Fireplace inserts - Gas vs. Woodburning - grant me your collective wisdom, please.

I’ve had both types of fireplaces multiple times. On occasion, the wood fireplace did get hotter than the gas, but that was the exception, and involved piling lots of fuel at once. With the house in Mississauga [the OP at least will know where I mean :)], the fireplace was in the great room on the second floor, and so took a long time to affect the thermostat on the main floor, resulting in situations where we had to open the upstairs windows in the middle of winter in order to be able to sleep without suffering in the heat.

For sheer aesthetics while sitting in front of it, it’s hard to beat the wood burning fire. But, as Sanders points out, with a side vent you’d need an electric fan to keep it going.

Up here, it’s frozen pipes when your boiler pump craps out.

Ah. I was down in L.A. when there was a bad storm here (84 mph winds). Knocked the power out, of course. A friend was staying in my house. He had the propane heater, but the electric fan on it wouldn’t work. This was before the wood stove was replaced, and without electricity the propane furnace was the only source of heat. I did tell him where my Svea collection is, and I bought the generator I mentioned earlier. (He only slid off the road once going to pick it up.)

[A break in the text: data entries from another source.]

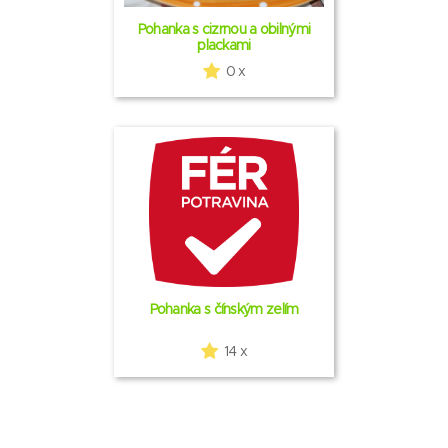
Pohanka s cizrnou a obilnými
plackami
0 x
Pohanka s čínským zelím
14 x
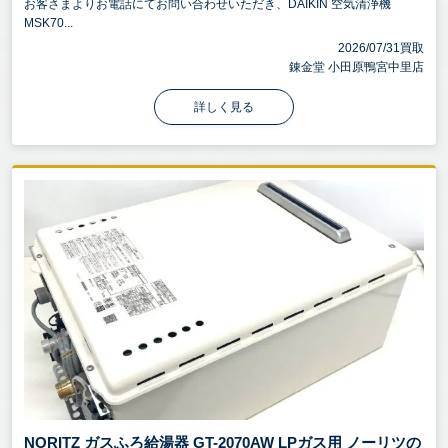
お客さまよりお電話にてお問い合わせいただき、DAIKIN 空気清浄機
MSK70...
2026/07/31買取
錬金堂 小田原鴨宮中里店
詳しく見る
NORITZ ガスふろ給湯器 GT-2070AW LPガス用 ノーリツの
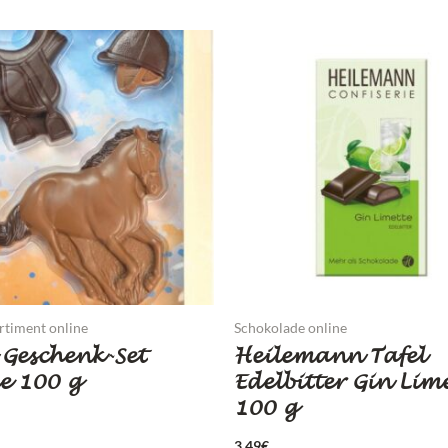
rtiment online
Schokolade online
Geschenk-Set
Heilemann Tafel
e 100 g
Edelbitter Gin Lim
100 g
3,49
€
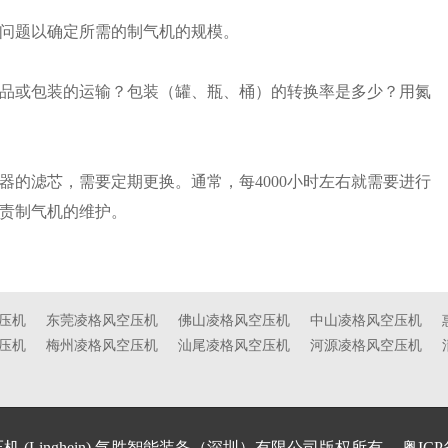
问题以确定所需的制气机的规模。
品或包装的运输？包装（罐、瓶、桶）的转换率是多少？用氮
器的滤芯，需要定期更换。通常，每4000小时左右就需要进行
责制气机的维护。
压机
东莞凌格风空压机
佛山凌格风空压机
中山凌格风空压机
压机
梅州凌格风空压机
汕尾凌格风空压机
河源凌格风空压机
压机
(Linghein) 气胜智能装备（深圳）有限公司版权所有
粤ICP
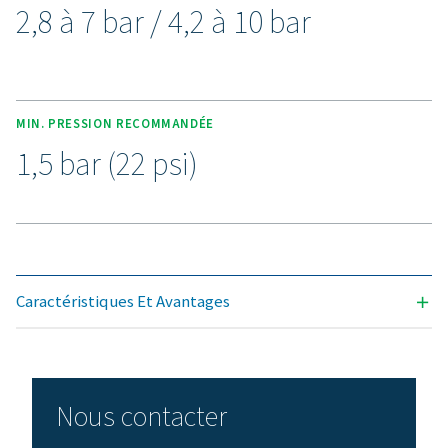
Découvrez les avantage
d’une gestion efficace de
condensats
Prêt à protéger votre système d’air comprimé et
maximiser l’efficacité ? Les solutions de gestion 
condensats de haute qualité empêchent l’humidité e
contaminants de compromettre votre équipement e
opérations. Conçues pour la fiabilité, l’efficacit
énergétique et des performances fluides, ces techno
avancées protègent votre système tout en minimisan
besoins de maintenance et les coûts d’exploitati
Contactez-nous dès aujourd’hui pour découvrir co
la mise à niveau de votre système de gestion de
condensats peut améliorer les performances de v
système et assurer le bon fonctionnement de vo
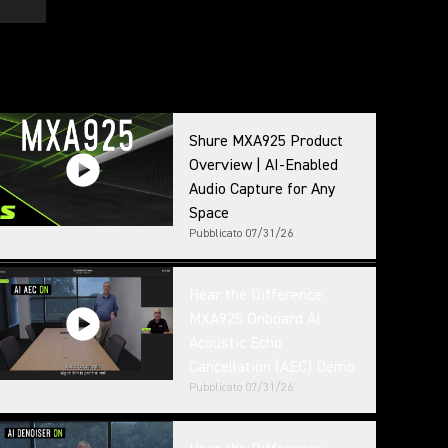
Shure MXA925 Product
Overview | AI-Enabled
Audio Capture for Any
Space
Pubblicato
07/31/26
Hear the Difference:
MXA925 Onboard AI
Acoustic Echo
Cancellation (AEC) Demo
Pubblicato
07/31/26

Yeah, same here. Toronto is much milder than Alaska, but any situation that causes the heat to be out for more than about 24 hours, it becomes risky. Late last September, we had a ‘early’ frost’ in Toronto while I was finishing the demolition on the house. Because the furnace was off and I had removed the minimal insulation that was in the place from when it was built ~1910, the pipes froze, burst and then, because the water was still on, thoroughly soaked the place. If it had dropped to much below -5 degrees Celsius, I’d be astonished, but it was enough to do the job.

That’ll teach me not to try and keep one bathroom going in the demo zone. Not that I’m ever doing this again…

Well, that could be a bit tricky…ours is turned on by the flip of a switch, an electric switch.
I supposed it would be possible to use a lighter or something, but have never tried doing that and by the time I figured it out, CSI would be in my living room trying to figure out why I froze to death sprawled flat on my stomach so near a fireplace…

I’ve got a gas insert. Every morning in the winter, Icome down and fire it up. As the kids come down before school they all sit in front of the fire…warming up (I keep the house cool). When they’re all gone, I turn it off, close the damper and the fireplace doors and head off to work. If I had started a wood fire I would have to either wait for it to die leave the damper open all day…can you say “COLD”?

Same in the evening…fire it up for atmosphere and warmth, then shut it off and go to bed. Iused to have a wood burning stove in a previous house and I could damp it down to snuff the fire efre bed. Nice, but the forest fire smell was awful.

The fake logs we have in the gas insert are ceramic. They look great, and once they are warm they radiate heat like crazy. Vermiculite (or similar) under the logs glows like coals.

No muss, no fuss. Instant atmosphere and warmth.

Go gas.

Umm, you could try lighting it manually when it’s not an emergency to figure it out. :wink:

Some of the ones I’ve seen work sort of like a gas barbecue - there’s a ceramic thing that looks like a flattened-out spark plug, and the power for the spark is provided by pushing the button. Any other wiring in there is for the lights, fans, etc. By no means have I checked every model in existence.